Dnia 20 sierpnia 2010 roku, na stronie internetowej Komendy Głównej policji holenderskiej ukazał się komunikat zapowiadający zwiększone kontrole alkoholowe, w szczególności kierowców pojazdów mechanicznych posiadających polskie tablice rejestracyjne. Komunikat powołuje się na dane statystyczne, z których wynika, że w 2009 roku na terytorium Królestwa Niderlandów miało miejsce 218 wypadków powodowanych przez obywateli polskich, z czego 35 zdarzeń miało miejsce pod wpływem alkoholu. Dane te plasują obywateli polskich na trzecim miejscu po Holendrach, którzy byli sprawcami 32244 wypadków i Niemcach – 302 wypadki. Ponieważ temat ten został podjęty przez wszystkie główne tytuły prasowe, które w alarmistycznym tonie przedstawiają zagrożenie wynikające z obecności Polaków na niderlandzkich drogach, Wydział Konsularny Ambasady RP w Hadze zwraca się do obywateli polskich poruszających się po drogach niderlandzkich o zachowanie szczególnej ostrożności i przypomina, że:

  • maksymalny, dopuszczalny poziom alkoholu we krwi kierowcy poruszającego się po terytorium Królestwa Niderlandów wynosi 0,5 promila;
  • wyjeżdżając za granicę, musimy pamiętać o tym, żeby mieć plastikowe prawo jazdy.

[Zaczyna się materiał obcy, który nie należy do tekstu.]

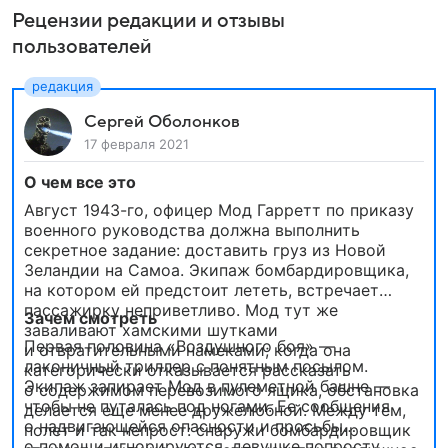
Рецензии редакции и отзывы
пользователей
Сергей Оболонков
17 февраля 2021
О чем все это
Август 1943-го, офицер Мод Гарретт по приказу
военного руководства должна выполнить
секретное задание: доставить груз из Новой
Зеландии на Самоа. Экипаж бомбардировщика,
на котором ей предстоит лететь, встречает
пассажирку неприветливо. Мод тут же
Зачем смотреть
заваливают хамскими шутками
Первая половина «Воздушного боя» —
и отвратительными намеками; когда она
лаконичный триллер с понятным посылом.
категорически отказывается рассказать
Экипаж запирает Мод в пулеметной башне —
о содержимом перевозимого ящика, обстановка
чтобы не путалась под ногами. Ее сообщения
делается еще менее дружелюбной. Между тем,
о надвигающейся опасности и просьбы
полет и так непрост: снаружи бомбардировщик
о помощи игнорируются, девушке попросту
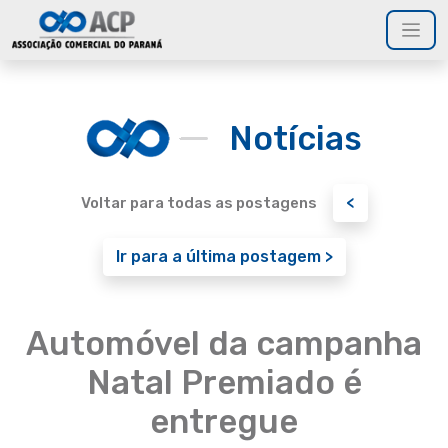
Notícias
<
Voltar para todas as postagens
Ir para a última postagem >
Automóvel da campanha
Natal Premiado é
entregue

Jeśli ktoś ma stary, papierowy dokument, policjant może go skonfiskować;
  • od 1 maja 2004 roku zielona karta nie jest dokumentem obowiązkowym przy wjeździe samochodem do krajów unijnych. Jednak nadal może ona służyć jako międzynarodowy dowód ubezpieczenia, który w razie wypadku ułatwia uzyskanie odszkodowania. Warto jednak pamiętać o dobrowolnym ubezpieczeniu od następstw nieszczęśliwych wypadków i kosztów leczenia;
  • polscy kierowcy nie otrzymają za granicą mandatów kredytowych. Nie mamy podpisanych odpowiednich umów dotyczących roszczeń mandatowych. Jeśli popełnimy wykroczenie, a nie mamy przy sobie gotówki, policjant może zatrzymać nasz bagaż czy auto;
  • w Niderlandach, kraju rowerzystów, musimy uważać na tę grupę. Szczególnie przy skręcie w prawo należy szczególnie uważać na rowerzystów nadjeżdżających z tyłu, gdyż mają oni bezwzględne pierwszeństwo. Pamiętajmy o zabraniu kamizelki odblaskowej;
  • rozmawianie przez telefon komórkowy podczas prowadzenia samochodu jest zabronione. Należy też pamiętać o pasach bezpieczeństwa i fotelikach dla dzieci.